**Description of the task:** Present every line of the material from the line containing "发表于 2024-7-5 21:05</a>" through the end of the material, both ends included, as a Markdown table with a column "No." for the row number and a column "Line" for the line itself. Leave out blank lines.

::::::

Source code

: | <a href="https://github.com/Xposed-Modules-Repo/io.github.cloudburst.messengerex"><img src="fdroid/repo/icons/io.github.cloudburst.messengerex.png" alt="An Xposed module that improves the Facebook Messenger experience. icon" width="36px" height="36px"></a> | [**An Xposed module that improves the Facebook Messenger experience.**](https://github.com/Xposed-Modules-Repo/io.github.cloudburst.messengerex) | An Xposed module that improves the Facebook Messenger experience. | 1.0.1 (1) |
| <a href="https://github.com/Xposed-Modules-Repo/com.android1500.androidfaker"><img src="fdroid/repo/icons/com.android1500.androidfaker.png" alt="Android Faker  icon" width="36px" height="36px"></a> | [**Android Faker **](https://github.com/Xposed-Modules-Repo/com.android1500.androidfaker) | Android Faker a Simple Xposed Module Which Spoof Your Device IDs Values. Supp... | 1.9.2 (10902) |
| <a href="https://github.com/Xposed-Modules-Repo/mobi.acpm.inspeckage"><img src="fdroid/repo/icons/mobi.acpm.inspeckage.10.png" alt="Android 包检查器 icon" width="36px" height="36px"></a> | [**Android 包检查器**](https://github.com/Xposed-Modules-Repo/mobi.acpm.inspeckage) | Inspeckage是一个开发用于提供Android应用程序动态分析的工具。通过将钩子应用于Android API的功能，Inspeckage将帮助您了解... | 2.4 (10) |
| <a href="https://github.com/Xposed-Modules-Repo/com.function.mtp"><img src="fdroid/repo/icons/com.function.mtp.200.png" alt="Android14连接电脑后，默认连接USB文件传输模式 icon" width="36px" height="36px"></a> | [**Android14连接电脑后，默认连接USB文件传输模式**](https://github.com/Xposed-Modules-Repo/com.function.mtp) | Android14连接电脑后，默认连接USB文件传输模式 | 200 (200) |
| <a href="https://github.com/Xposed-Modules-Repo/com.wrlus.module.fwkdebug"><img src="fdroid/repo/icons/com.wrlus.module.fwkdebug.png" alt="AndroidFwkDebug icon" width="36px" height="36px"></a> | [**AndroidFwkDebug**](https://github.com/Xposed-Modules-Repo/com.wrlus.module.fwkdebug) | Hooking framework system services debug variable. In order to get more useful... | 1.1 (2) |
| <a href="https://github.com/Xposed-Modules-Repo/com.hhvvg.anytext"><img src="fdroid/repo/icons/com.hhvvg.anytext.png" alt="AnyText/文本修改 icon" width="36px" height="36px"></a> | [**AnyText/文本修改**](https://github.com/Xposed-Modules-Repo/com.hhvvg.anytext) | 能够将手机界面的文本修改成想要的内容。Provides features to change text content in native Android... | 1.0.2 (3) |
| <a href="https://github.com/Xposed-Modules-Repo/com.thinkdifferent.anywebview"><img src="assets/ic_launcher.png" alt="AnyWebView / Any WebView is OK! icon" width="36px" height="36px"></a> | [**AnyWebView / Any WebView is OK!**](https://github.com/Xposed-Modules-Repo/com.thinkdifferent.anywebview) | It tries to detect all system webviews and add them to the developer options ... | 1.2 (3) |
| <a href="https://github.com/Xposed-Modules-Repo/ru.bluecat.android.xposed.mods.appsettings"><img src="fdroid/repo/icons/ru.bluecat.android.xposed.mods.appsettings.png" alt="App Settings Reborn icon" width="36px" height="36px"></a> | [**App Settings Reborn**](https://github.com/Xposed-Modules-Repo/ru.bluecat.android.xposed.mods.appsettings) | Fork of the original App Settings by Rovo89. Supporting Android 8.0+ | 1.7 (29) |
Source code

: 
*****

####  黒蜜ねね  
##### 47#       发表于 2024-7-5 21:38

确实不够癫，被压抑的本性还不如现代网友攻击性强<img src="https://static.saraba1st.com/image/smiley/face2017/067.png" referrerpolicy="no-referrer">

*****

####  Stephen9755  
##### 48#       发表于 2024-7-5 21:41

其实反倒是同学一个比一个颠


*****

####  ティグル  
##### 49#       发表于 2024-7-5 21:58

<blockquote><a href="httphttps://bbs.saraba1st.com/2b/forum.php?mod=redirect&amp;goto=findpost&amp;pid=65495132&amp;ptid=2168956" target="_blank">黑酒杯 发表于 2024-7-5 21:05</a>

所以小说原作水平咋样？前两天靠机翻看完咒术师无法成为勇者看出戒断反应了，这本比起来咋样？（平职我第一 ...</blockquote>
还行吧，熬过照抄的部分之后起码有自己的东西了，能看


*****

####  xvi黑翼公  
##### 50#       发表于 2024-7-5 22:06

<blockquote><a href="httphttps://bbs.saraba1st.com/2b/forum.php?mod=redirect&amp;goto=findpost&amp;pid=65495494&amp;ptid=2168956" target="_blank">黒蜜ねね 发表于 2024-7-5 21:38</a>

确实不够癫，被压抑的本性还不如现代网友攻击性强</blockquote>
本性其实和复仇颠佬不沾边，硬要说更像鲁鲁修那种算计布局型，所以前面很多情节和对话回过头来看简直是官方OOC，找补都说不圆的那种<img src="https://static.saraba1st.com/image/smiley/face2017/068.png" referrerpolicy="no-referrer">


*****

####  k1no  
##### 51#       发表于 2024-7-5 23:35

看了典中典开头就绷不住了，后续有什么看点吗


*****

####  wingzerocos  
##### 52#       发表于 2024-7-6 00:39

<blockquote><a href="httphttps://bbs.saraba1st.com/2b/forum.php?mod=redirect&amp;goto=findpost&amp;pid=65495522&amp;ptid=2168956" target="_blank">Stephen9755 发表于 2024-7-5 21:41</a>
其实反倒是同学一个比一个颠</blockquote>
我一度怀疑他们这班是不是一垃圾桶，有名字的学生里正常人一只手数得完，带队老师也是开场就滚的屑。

::::::

**Solution:**
| No. | Line |
|---|---|
| 1 | <blockquote><a href="httphttps://bbs.saraba1st.com/2b/forum.php?mod=redirect&amp;goto=findpost&amp;pid=65495132&amp;ptid=2168956" target="_blank">黑酒杯 发表于 2024-7-5 21:05</a> |
| 2 | 所以小说原作水平咋样？前两天靠机翻看完咒术师无法成为勇者看出戒断反应了，这本比起来咋样？（平职我第一 ...</blockquote> |
| 3 | 还行吧，熬过照抄的部分之后起码有自己的东西了，能看 |
| 4 | ***** |
| 5 | ####  xvi黑翼公   |
| 6 | ##### 50#       发表于 2024-7-5 22:06 |
| 7 | <blockquote><a href="httphttps://bbs.saraba1st.com/2b/forum.php?mod=redirect&amp;goto=findpost&amp;pid=65495494&amp;ptid=2168956" target="_blank">黒蜜ねね 发表于 2024-7-5 21:38</a> |
| 8 | 确实不够癫，被压抑的本性还不如现代网友攻击性强</blockquote> |
| 9 | 本性其实和复仇颠佬不沾边，硬要说更像鲁鲁修那种算计布局型，所以前面很多情节和对话回过头来看简直是官方OOC，找补都说不圆的那种<img src="https://static.saraba1st.com/image/smiley/face2017/068.png" referrerpolicy="no-referrer"> |
| 10 | ***** |
| 11 | ####  k1no   |
| 12 | ##### 51#       发表于 2024-7-5 23:35 |
| 13 | 看了典中典开头就绷不住了，后续有什么看点吗 |
| 14 | ***** |
| 15 | ####  wingzerocos   |
| 16 | ##### 52#       发表于 2024-7-6 00:39 |
| 17 | <blockquote><a href="httphttps://bbs.saraba1st.com/2b/forum.php?mod=redirect&amp;goto=findpost&amp;pid=65495522&amp;ptid=2168956" target="_blank">Stephen9755 发表于 2024-7-5 21:41</a> |
| 18 | 其实反倒是同学一个比一个颠</blockquote> |
| 19 | 我一度怀疑他们这班是不是一垃圾桶，有名字的学生里正常人一只手数得完，带队老师也是开场就滚的屑。 |